Showcasing an official FIA sample retained from the car of driver Charles Leclerc during the Austrian Grand Prix, Stinton says: “We are confident that as soon as we get samples like this, we are perfectly legal.”
As part of regulations introduced for the 2018 season, each driver in Formula One (F1) can use three engines a season before penalties are applied, compared to four in previous seasons. This change means that protection of the engine is important to ensure each SF90 power unit can go around 40 per cent further than before.
Inside an F1 engine, race lubricants are under huge pressure and must withstand peak temperatures in excess of 1,000oC. To adapt to this feature in the cars, Shell designed Shell Helix Ultra 0W low-viscosity oil to withstand the toughest environments when on the track, while delivering maximum performance and efficiency. The oil also ensures that the turbocharger is protected whilst minimising friction in other parts of the engine.
Thus, as well as helping the team’s engines run harder for longer, they also assist in monitoring the engine's health. Led by Shell Motorsport Technology manager Guy Lovett, Stinton and his colleague Paul Johnson have been accompanying the F1 Scuderia Ferrari team this season doing exactly that.
“In this lab, at any given time, there are two trackside analysts and one team lead and as Paul and I are both fully trained in both areas, we can work on either side of the lab,” Stinton says. “Whenever there are busy periods we swap chairs, so either one of us would look after the fuel and the other with lubricant analysis.”
According to Shell, this viscosity oil incorporates a gas-to-liquid process that converts natural gas into a crystal-clear base oil with virtually none of the impurities found in crude oil.
Base oil is one of the main foundations of the low-viscosity engine oils required by today’s most advanced engines. Such oils can help the engines deliver long-lasting performance under extreme temperatures and pressures.

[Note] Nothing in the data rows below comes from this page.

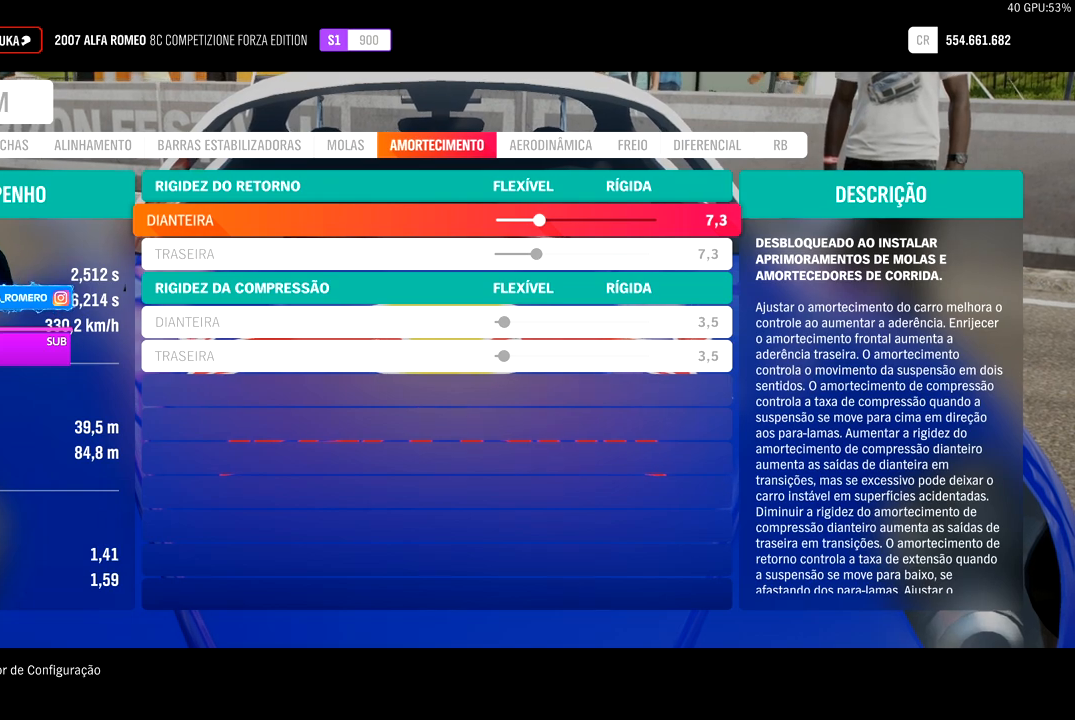
{"buttons": [], "left_stick": "center", "right_stick": "center", "events": [[317, "DPAD_DOWN", "down"], [417, "DPAD_DOWN", "up"]]}
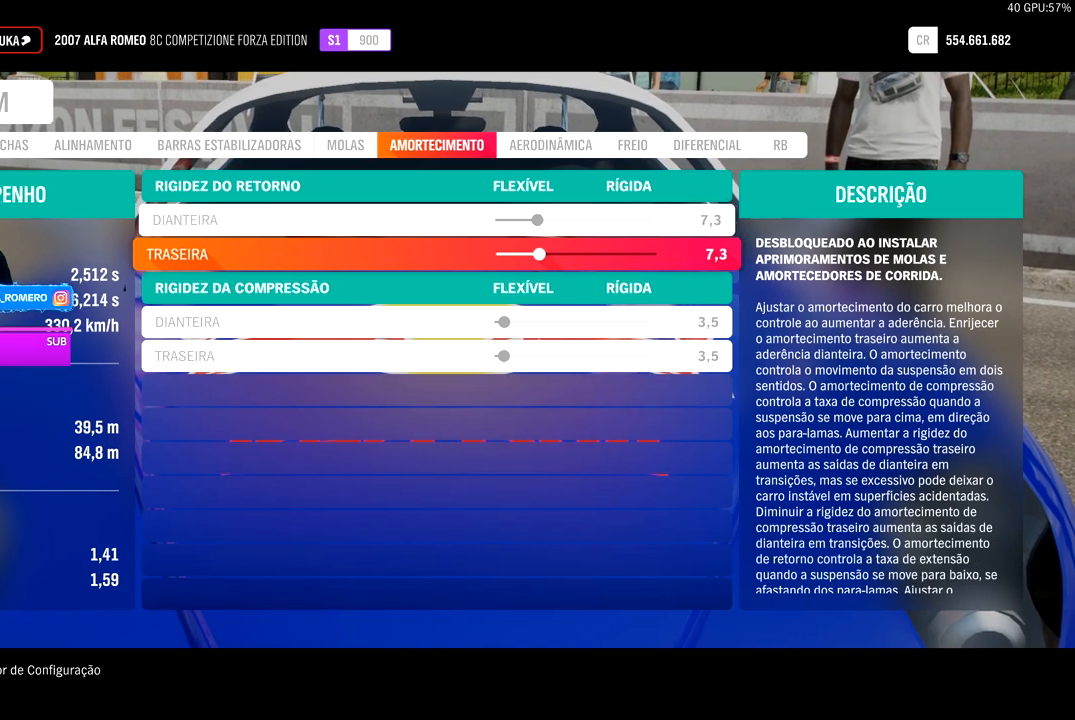
{"buttons": [], "left_stick": "center", "right_stick": "center", "events": [[67, "DPAD_UP", "down"], [250, "DPAD_UP", "up"]]}
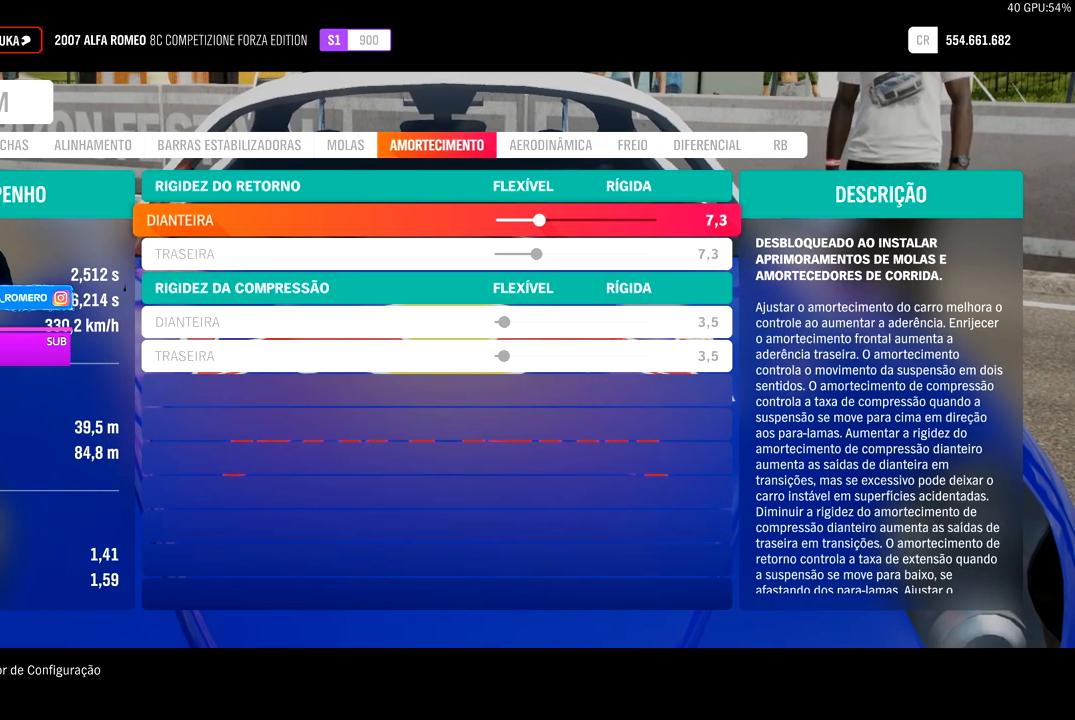
{"buttons": [], "left_stick": "center", "right_stick": "center", "events": [[117, "DPAD_DOWN", "down"], [267, "DPAD_DOWN", "up"]]}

“With any sort of operation in Formula One, it’s very strict in terms of standard operating procedures,” Stinton says. “No matter where we are in the world, we have strict sample routines to follow.”
“As always, things can develop out on the track and potential problems within the system [in this case, the engine] may be picked up by the engineers,” he adds. “We’re here to ensure that these issues are dealt with accordingly and spotted early, while following these standard operating procedures.”
Stinton recalls the 2017 Monaco Grand Prix, where the Shell team were able to flag an anomaly in the oil analysis. This collaborative effort between the Shell team and Scuderia Ferrari’s engineers resulted in driver Sebastian Vettel winning the race.
“All the sort of quality control, even down to condition reports of Shell products, are all developed from this laboratory and we feed all that information back to the engineers,” Stinton says.
He adds that during the Monaco Grand Prix podium celebrations for Vettel, “we got a pat on the back from the rest of the team for basically helping us secure the race win”.
“It’s so rewarding to know that we’ve added value to the team,” Stinton enthuses. “We’re part of the Ferrari family.”